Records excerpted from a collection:
□ □ □
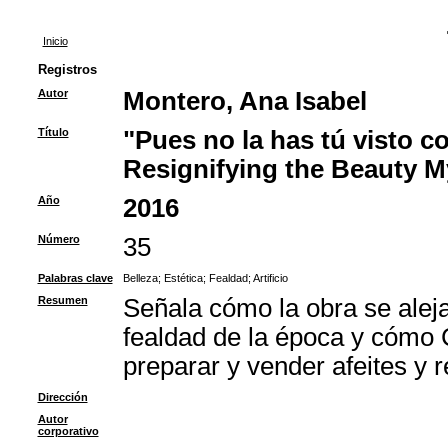
Inicio
Registros
Autor
Montero, Ana Isabel
Título
"Pues no la has tú visto c
Resignifying the Beauty My
Año
2016
Número
35
Palabras clave
Belleza
;
Estética
;
Fealdad
;
Artificio
Resumen
Señala cómo la obra se aleja
fealdad de la época y cómo Ce
preparar y vender afeites y
Dirección
Autor
corporativo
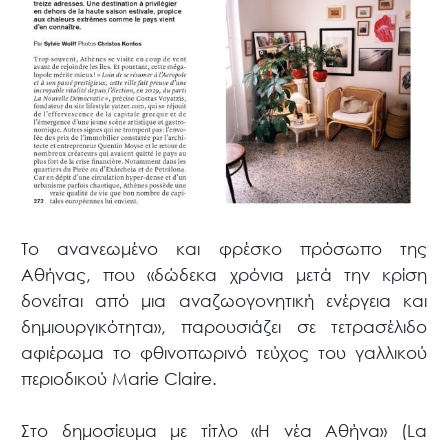
Το ανανεωμένο και φρέσκο πρόσωπο της
Αθήνας, που «δώδεκα χρόνια μετά την κρίση
δονείται από μια αναζωογονητική ενέργεια και
δημιουργικότητα», παρουσιάζει σε τετρασέλιδο
αφιέρωμα το φθινοπωρινό τεύχος του γαλλικού
περιοδικού Marie Claire.
Στο δημοσίευμα με τίτλο «Η νέα Αθήνα» (La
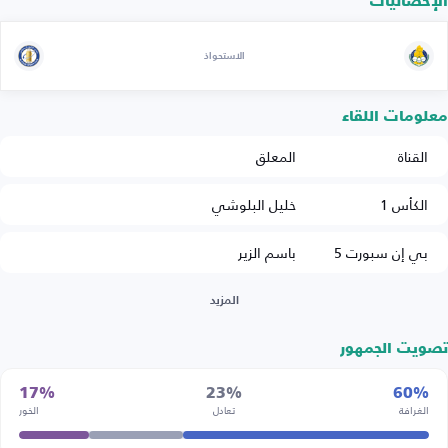
الإحصائيات
الاستحواذ
معلومات اللقاء
القناة
المعلق
الكأس 1
خليل البلوشي
بي إن سبورت 5
باسم الزير
المزيد
تصويت الجمهور
17%
23%
60%
الغرافة
تعادل
الخور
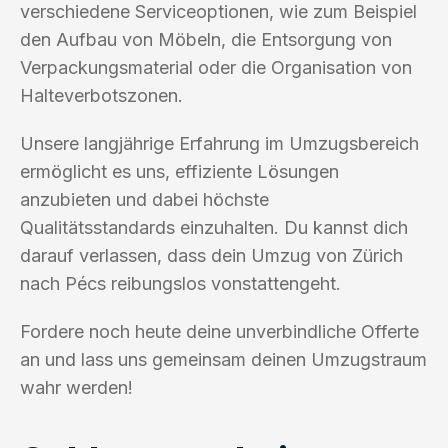
verschiedene Serviceoptionen, wie zum Beispiel
den Aufbau von Möbeln, die Entsorgung von
Verpackungsmaterial oder die Organisation von
Halteverbotszonen.
Unsere langjährige Erfahrung im Umzugsbereich
ermöglicht es uns, effiziente Lösungen
anzubieten und dabei höchste
Qualitätsstandards einzuhalten. Du kannst dich
darauf verlassen, dass dein Umzug von Zürich
nach Pécs reibungslos vonstattengeht.
Fordere noch heute deine unverbindliche Offerte
an und lass uns gemeinsam deinen Umzugstraum
wahr werden!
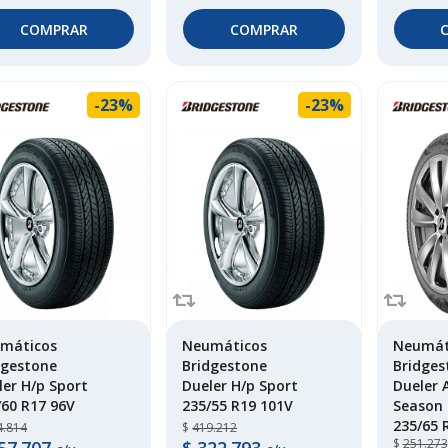
COMPRAR
COMPRAR
-23%
-23%
máticos
Neumáticos
Neumát
dgestone
Bridgestone
Bridges
ler H/p Sport
Dueler H/p Sport
Dueler 
/60 R17 96V
235/55 R19 101V
Season
235/65 
4.814
$
419.212
$
251.273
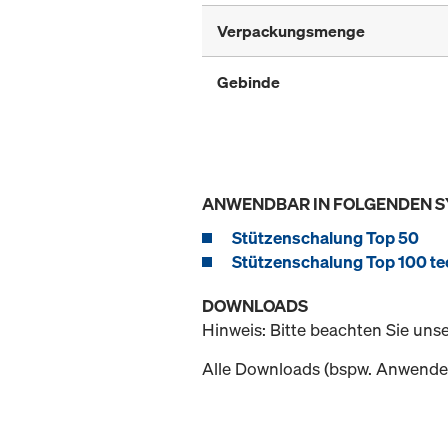
Verpackungsmenge
Gebinde
ANWENDBAR IN FOLGENDEN 
Stützenschalung Top 50
Stützenschalung Top 100 te
DOWNLOADS
Hinweis: Bitte beachten Sie uns
Alle Downloads (bspw. Anwender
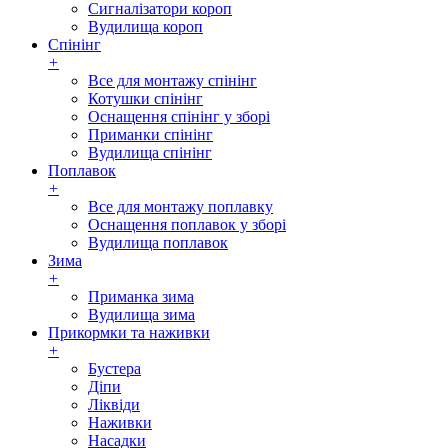
Сигналізатори короп
Вудилища короп
Спінінг
+
Все для монтажу спінінг
Котушки спінінг
Оснащення спінінг у зборі
Приманки спінінг
Вудилища спінінг
Поплавок
+
Все для монтажу поплавку
Оснащення поплавок у зборі
Вудилища поплавок
Зима
+
Приманка зима
Вудилища зима
Прикормки та наживки
+
Бустера
Діпи
Ліквіди
Наживки
Насадки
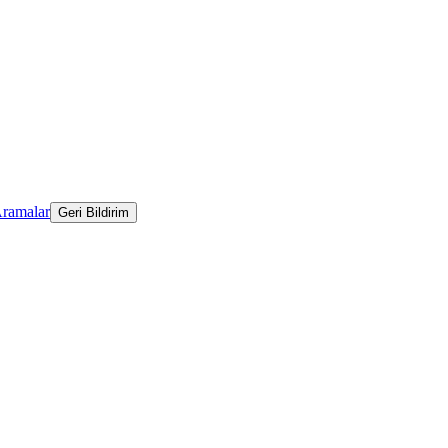
Aramalar
Geri Bildirim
□ □ □
Beginning with the first line of the records, write out every line up to and including the one with "anzubieten und dabei höchste", exactly, and omit all pictures.

Output of the exercise:
Inicio
Registros
Autor
Montero, Ana Isabel
Título
"Pues no la has tú visto c
Resignifying the Beauty My
Año
2016
Número
35
Palabras clave
Belleza
;
Estética
;
Fealdad
;
Artificio
Resumen
Señala cómo la obra se aleja
fealdad de la época y cómo Ce
preparar y vender afeites y
Dirección
Autor
corporativo
Το ανανεωμένο και φρέσκο πρόσωπο της
Αθήνας, που «δώδεκα χρόνια μετά την κρίση
δονείται από μια αναζωογονητική ενέργεια και
δημιουργικότητα», παρουσιάζει σε τετρασέλιδο
αφιέρωμα το φθινοπωρινό τεύχος του γαλλικού
περιοδικού Marie Claire.
Στο δημοσίευμα με τίτλο «Η νέα Αθήνα» (La
الإحصائيات
الاستحواذ
معلومات اللقاء
القناة
المعلق
الكأس 1
خليل البلوشي
بي إن سبورت 5
باسم الزير
المزيد
تصويت الجمهور
17%
23%
60%
الغرافة
تعادل
الخور
verschiedene Serviceoptionen, wie zum Beispiel
den Aufbau von Möbeln, die Entsorgung von
Verpackungsmaterial oder die Organisation von
Halteverbotszonen.
Unsere langjährige Erfahrung im Umzugsbereich
ermöglicht es uns, effiziente Lösungen
anzubieten und dabei höchste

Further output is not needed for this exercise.